Una revisión bibliográfica realizada por ARCAA, la Asociación de Investigación Clínica en Alergología y Asma, en colaboración con la UFTM, ha arrojado un resultado bastante inesperado sobre la distribución de los ácaros del polvo en nuestros hogares: se encuentran diez veces más a menudo en los colchones que en las alfombras, consideradas durante mucho tiempo la principal causa. Este hallazgo desvía nuestra atención hacia otros reservorios textiles igualmente problemáticos, y el sofá es claramente uno de ellos. Varios alergólogos incluso lo sitúan como la segunda fuente más importante de exposición a alérgenos en el hogar, solo por detrás del dormitorio.
Esta posición destacada se explica lógicamente al reflexionar sobre ello. El sofá presenta varias condiciones particularmente favorables para los ácaros del polvo: acumulación continua de polvo, escamas de piel humana y animal que se acumulan con el uso, y el calor corporal que se transfiere durante cada sesión prolongada. La zona de la cabeza, formada por los reposabrazos y el respaldo, suele concentrar la mayor cantidad de alérgenos, precisamente donde solemos apoyar la cabeza o las manos. Esta acumulación, sutil pero muy real, explica por qué algunas personas experimentan síntomas de alergia particularmente pronunciados justo después de sentarse en el sofá, sin relacionarlo de inmediato con ello.
En qué consiste esta tarea
Limpiar la funda o los cojines del sofá implica retirar las partes extraíbles para lavarlas a máquina o tratar directamente las telas fijas según su tipo. Dedique aproximadamente 15 minutos a esta operación; la limpieza regular ayuda a prevenir la acumulación de alérgenos con el tiempo.

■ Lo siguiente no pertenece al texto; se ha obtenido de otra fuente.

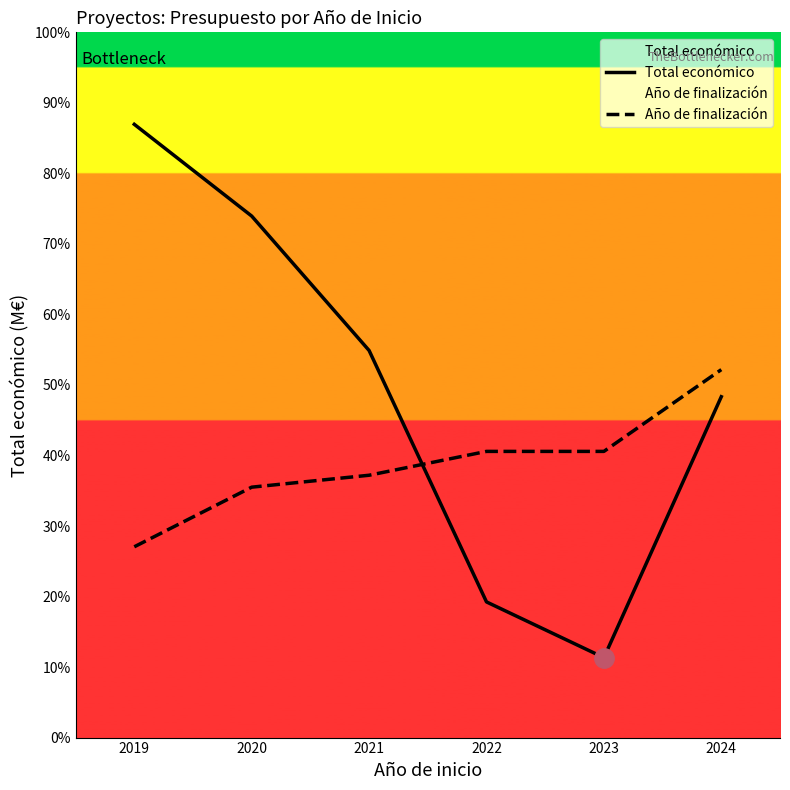

Which series ends up on top after the final intersection of Total económico and Año de finalización?

Año de finalización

Consejos y trucos para un sofá realmente saludable
Para las fundas extraíbles, lavar a 60 °C elimina eficazmente la gran mayoría de los ácaros del polvo y sus excrementos. Por debajo de esta temperatura, el lavado principalmente los desplaza en lugar de destruirlos. Lavar con regularidad, en lugar de hacerlo ocasionalmente, limita significativamente la acumulación gradual de alérgenos en las fibras.

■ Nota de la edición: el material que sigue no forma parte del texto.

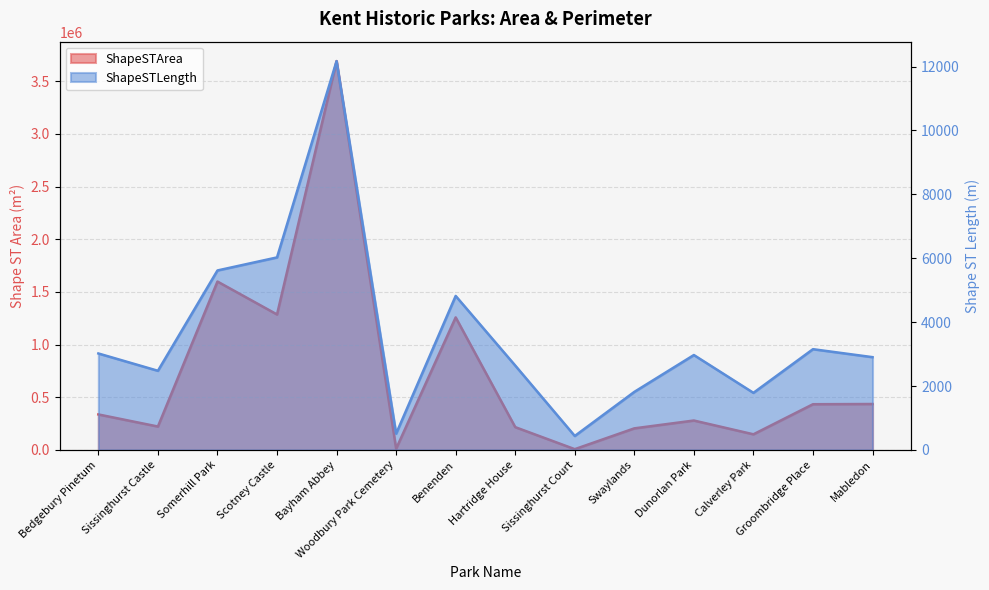

What is the label of the 5th point from the left?

Bayham Abbey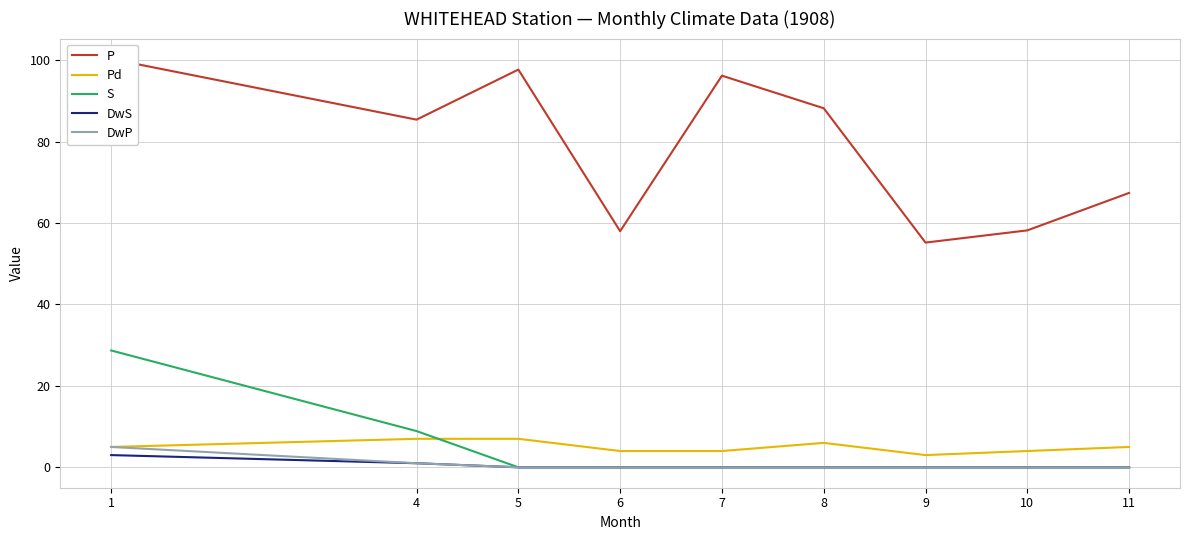

What is the sum of all Pd values?

45.0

Entre lavados a fondo, una aspiradora con filtro HEPA sigue siendo la herramienta más eficaz para eliminar el polvo superficial, prestando especial atención a las zonas de mayor tránsito, como los reposabrazos y el respaldo, identificadas como las de mayor concentración de alérgenos. Evitar comer directamente en el sofá, o al menos limitar la cantidad de migas que se desprenden, también reduce la cantidad de materia orgánica que alimenta a los ácaros del polvo.

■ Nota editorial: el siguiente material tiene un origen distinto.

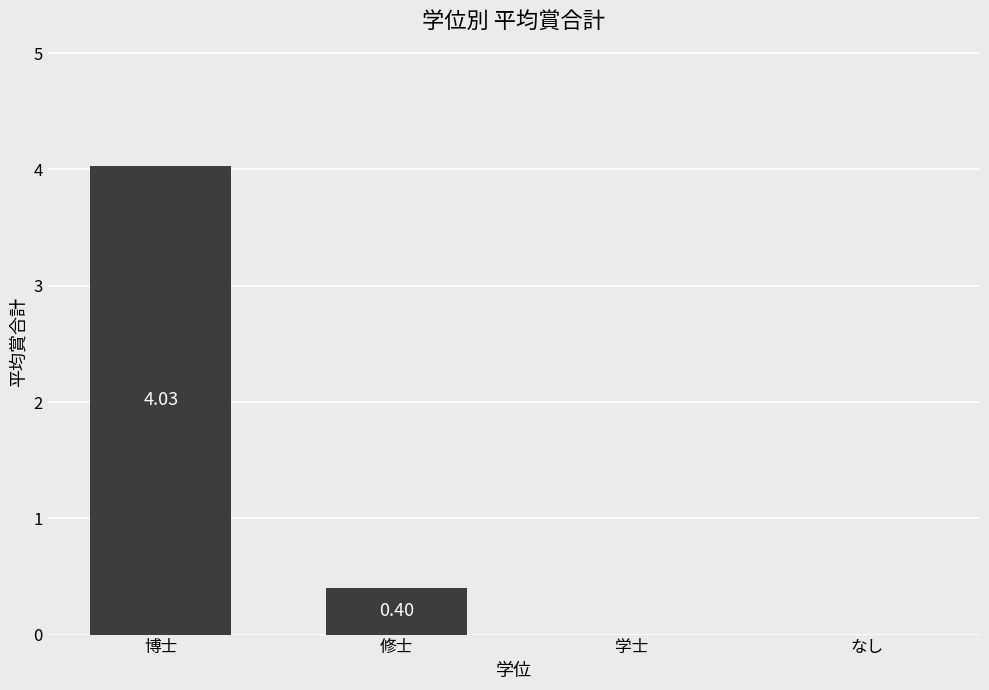

What is the sum of all values?

4.4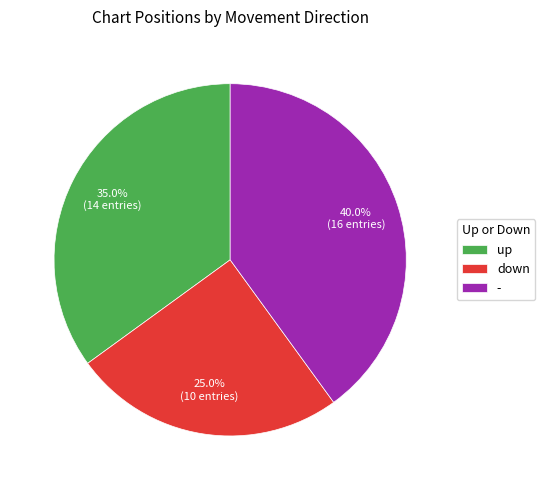

What is the largest slice in the pie chart?

-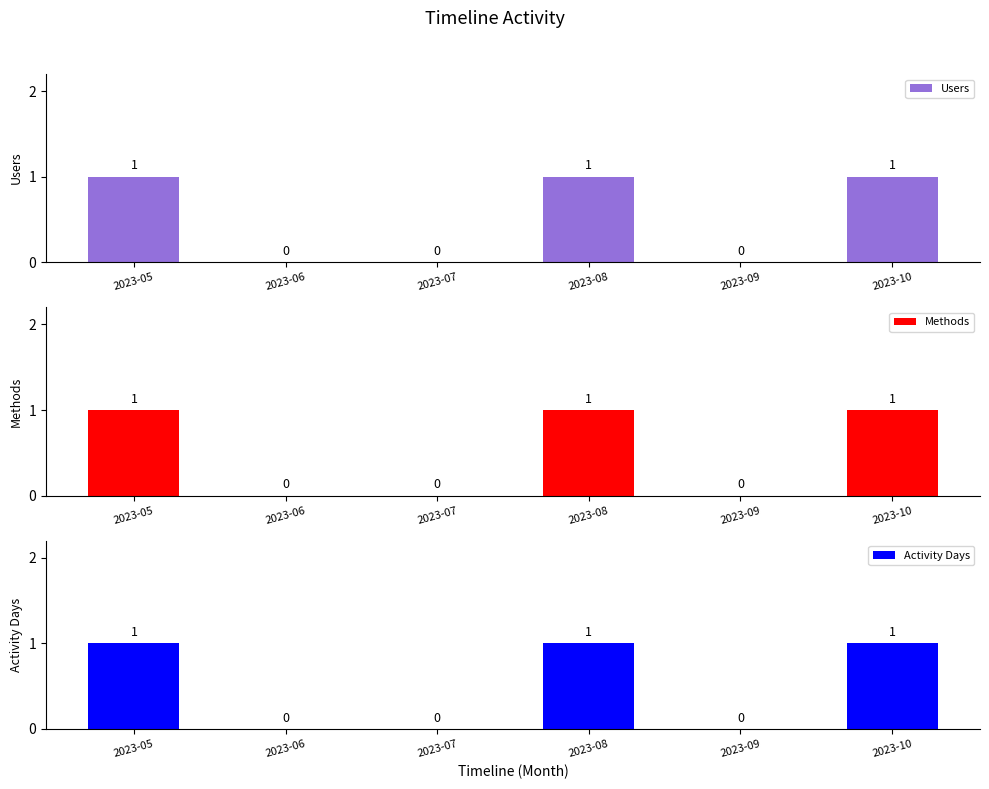

Where is Users nearest to the value 0?

2023-06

Para los sofás de tela no desenfundables, la limpieza a vapor es una buena alternativa periódica: el calor elimina eficazmente gran parte de las bacterias y los ácaros presentes, sin necesidad de desmontarlos.
Según ARCAA, con diez veces más ácaros del polvo en los colchones que en las alfombras, el sofá, otro importante reservorio textil en nuestra vida diaria, también merece una atención regular. El mantenimiento frecuente de sus fundas y cojines sigue siendo mucho más eficaz que una limpieza profunda ocasional para limitar esta acumulación invisible a largo plazo.